GÜLSÜM YILDIRIM/HERKES DUYSUN
BURSA (İGFA) - Herkes Duysun TV’de Gülay Soydan Pehlevan'ın hazırlayıp sunduğu Önce Ekonomi programına bu hafta MARSİFED Yönetim Kurulu Başkanı Osman Akın konuk oldu.
Başkan Akın, programda iş dünyasının 2024 yılındaki beklentilerine dair açıklamalarda bulundu.
MARSİFED'in Türkiye'de diğer federasyonlardan farklı olduğunu belirten MARSİFED Yönetim Kurulu Başkanı Osman Akın, "Türkiye'de ilk dernekleri barındıran bir federasyonuz. MARSİFED'in özel bir yeri vardır. Ramazan Başkanım şubat ayı itibariyle 2 dönemlik süresini doldurdu. Delegeler yeni görevi bana verdiler, ben de bu yükün altına girmiş bulundum. Türkiye'nin zor bir döneminde iş dünyasında bilgi işlem ve otomasyon tarafını temsil ediyorum. Uzun yıllardan beri sivil toplum kuruluşlarını içerisinde olduğum için kolay kolay kopamıyorum. Bu dönemde aldığım görevi en iyi şekilde yapmak için mücadele edeceğim." ifadelerini kullandı.
"TÜRKONFED'E GİDEN YOL FEDERASYONA GİDEN YOLDUR"
Yeni dönem hedeflerini bahsederken Akın, "Tüm başkanlarımız çıtayı belli bir noktaya taşıyor.
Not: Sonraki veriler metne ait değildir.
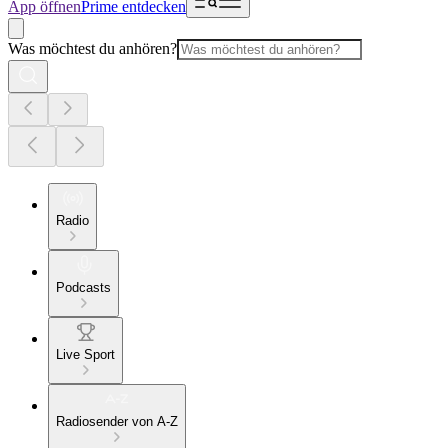
App öffnen
Prime entdecken
Was möchtest du anhören?
Radio
Podcasts
Live Sport
Radiosender von A-Z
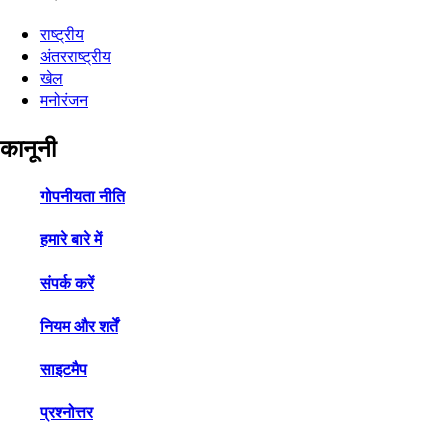
राष्ट्रीय
अंतरराष्ट्रीय
खेल
मनोरंजन
कानूनी
गोपनीयता नीति
हमारे बारे में
संपर्क करें
नियम और शर्तें
साइटमैप
प्रश्नोत्तर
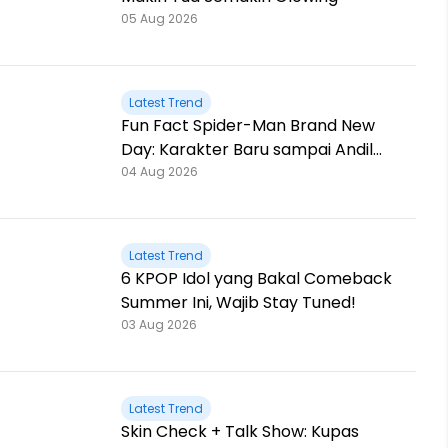
05 Aug 2026
Latest Trend
Fun Fact Spider-Man Brand New
Day: Karakter Baru sampai Andil
Jackie Chan!
04 Aug 2026
Latest Trend
6 KPOP Idol yang Bakal Comeback
Summer Ini, Wajib Stay Tuned!
03 Aug 2026
Latest Trend
Skin Check + Talk Show: Kupas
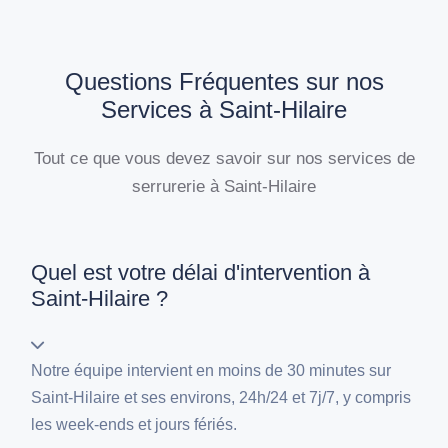
Questions Fréquentes sur nos
Services à Saint-Hilaire
Tout ce que vous devez savoir sur nos services de
serrurerie à Saint-Hilaire
Quel est votre délai d'intervention à
Saint-Hilaire ?
Notre équipe intervient en moins de 30 minutes sur
Saint-Hilaire et ses environs, 24h/24 et 7j/7, y compris
les week-ends et jours fériés.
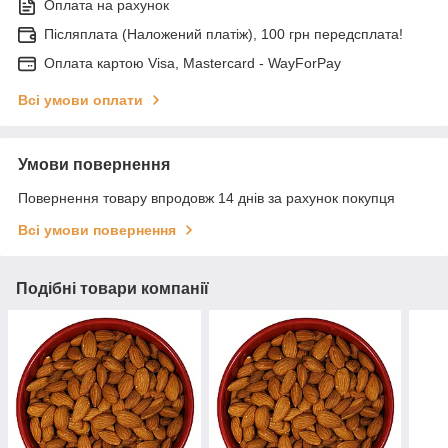
Оплата на рахунок
Післяплата (Наложений платіж), 100 грн передсплата!
Оплата картою Visa, Mastercard - WayForPay
Всі умови оплати
Умови повернення
Повернення товару впродовж 14 днів за рахунок покупця
Всі умови повернення
Подібні товари компанії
Ben de Ramazan Başkandan aldığım bayrağı bir üst noktaya çıkarmayı istiyorum. Kadın üye sayımız yüzde 30 oldu. Bir dahaki dönem bunu yüzde 50'ye taşıyıp örnek bir federasyon olma hedefimiz var. Bu dönem iki şeye odaklanmak istiyorum. Bunlardan biri iş birliği ekosisteminin geliştirilmesi. Bunu hem fiziki hem dijital olarak gerçekleştireceğiz. Bu konu ile de çok ciddi çalışmalarımız var. Diğerisi ise kaynakların ortak kullanımı meselesi. Artık STK'larda kaynak bulmak çok zor. Birbirini tekrar eden etkinliklerden basın dahi bıkmış durumda. Faydası az olan etkinlikleri yapmak iyi bir şey değil. Mesela bir cumhuriyet balosunu herkes ayrı ayrı yapmaya çalışıyor, buna gerek yok. 11 derneğimizin ve binlerce şirketin buna benzer birçok etkinliği ayrı ayrı yapması yerine daha güçlü tek etkinliğe indirmeyi planlıyoruz." şeklinde konuştu.
"TÜRKİYE'NİN ÖNÜNDE ÇOK CİDDİ DİJİTAL ÇÖZÜM MESELESİ VAR"
Türkiye'nin 3 tane dönüşüme ihtiyacı olduğunu belirten Osman Akın, "Bunlar dijital dönüşüm, yeşil dönüşüm ve toplumsal dönüşüm olmak üzere üçe ayrılır. Buna giden yol da eğitimden geçiyor. Türkiye'nin farklındalık seviyesi düşük, bu seviyenin yüksek olduğu şirketlerde de uygulama kısmı zor geçiyor. Öncelikle dijitale dönüşümün ne olduğunu iyi anlamak gerekiyor. Neredeyse işlerin yüzde 80'i excel üzerine kaymış durumda. Yüksek teknolojili ürünlerin ihracatını artırmak zorundayız. Dijital dönüşüm diğer sorunların önünü de açıyor. Şu an çok ciddi bir maliyet kaynağımız var. İnsan kaynağı bulsak bile maliyetini ödeyemez haldeyiz. Dijital dönüşüm insan kaynakları maliyetini de aşağı çekecektir. Biz henüz bu faaliyeti sanayicimize geçiremedik. Rekabet gücünü artıran ve maliyeti düşüren bir dönüşümden bahsediyoruz. Bizim de bu konuda birçok çalışmamız var. Bu dönüşüm parasal sıkılaşmayı da dolaylı yoldan etkiliyor. Devlet tarafından birtakım değişikliklerin gerçekleştirilmesi gerekir." dedi.